MATARR

Quando Matarr è partito dal Gambia, nel 2015, il suo piccolissimo Paese era ancora sotto una feroce dittatura. Yahya Jammeh, uno degli autocrati più longevi del pianeta, brutalmente attaccato al potere conquistato nel 1994 con un colpo di Stato, aveva reso il Gambia una specie di lager a cielo aperto dove oppositori politici, attivisti, omosessuali, rischiavano sparizioni forzate o morte.

Dal piccolo Stato infilato dentro il Senegal, poverissimo e liberticida, scappavano masse di giovani.

“Ho fatto le classiche tappe, Mali, Burkina Faso poi Niger e Agadez, al confine con l’Algeria, dove passano tutti i migranti.
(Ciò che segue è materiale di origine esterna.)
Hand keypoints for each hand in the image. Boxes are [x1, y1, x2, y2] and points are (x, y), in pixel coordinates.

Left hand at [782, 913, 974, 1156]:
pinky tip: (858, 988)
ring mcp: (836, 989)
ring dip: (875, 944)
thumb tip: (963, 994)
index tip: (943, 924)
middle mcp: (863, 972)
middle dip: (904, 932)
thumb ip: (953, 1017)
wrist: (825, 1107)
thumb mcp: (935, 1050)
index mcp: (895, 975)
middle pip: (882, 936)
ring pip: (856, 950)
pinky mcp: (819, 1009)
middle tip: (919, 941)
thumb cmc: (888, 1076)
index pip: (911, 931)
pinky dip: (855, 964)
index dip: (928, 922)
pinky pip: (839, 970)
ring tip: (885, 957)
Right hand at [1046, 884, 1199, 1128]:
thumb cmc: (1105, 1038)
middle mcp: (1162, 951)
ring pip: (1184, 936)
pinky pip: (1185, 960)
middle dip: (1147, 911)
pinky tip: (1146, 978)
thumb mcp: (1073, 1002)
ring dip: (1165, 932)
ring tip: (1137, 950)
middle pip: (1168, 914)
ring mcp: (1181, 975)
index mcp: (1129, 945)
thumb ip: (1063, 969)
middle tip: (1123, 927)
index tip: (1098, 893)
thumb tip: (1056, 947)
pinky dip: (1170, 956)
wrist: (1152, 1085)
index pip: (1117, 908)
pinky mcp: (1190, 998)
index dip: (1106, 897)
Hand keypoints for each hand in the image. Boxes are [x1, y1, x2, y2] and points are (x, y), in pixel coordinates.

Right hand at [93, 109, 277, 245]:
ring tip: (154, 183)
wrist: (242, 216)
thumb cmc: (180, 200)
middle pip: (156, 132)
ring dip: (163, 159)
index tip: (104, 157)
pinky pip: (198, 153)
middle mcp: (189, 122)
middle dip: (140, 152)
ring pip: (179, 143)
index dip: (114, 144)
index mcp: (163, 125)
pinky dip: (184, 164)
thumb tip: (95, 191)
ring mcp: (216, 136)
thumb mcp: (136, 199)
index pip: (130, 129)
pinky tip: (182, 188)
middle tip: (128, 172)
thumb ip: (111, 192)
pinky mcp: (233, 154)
Poi la Libia, dove ci hanno massacrati, siamo stati venduti ai trafficanti e poi chiusi nelle prigioni”. 

Ma il viaggio in mare, per Matarr, è un dramma peggiore dei lager. “Il mio amico, quello che mi aveva convinto a partire con lui per cercare un futuro migliore, è morto in mare”. 

Matarr, dopo anni non riesce ancora a elaborare il lutto, vive ancora un suo stress post-traumatico.

Ha lavorato alle Gallerie delle Prigioni, lo spazio espositivo della Fondazione Imago Mundi come guardasala. (Per avere notizie della sua professionalità, si prega consultare i registri dei visitatori dal 2018 ).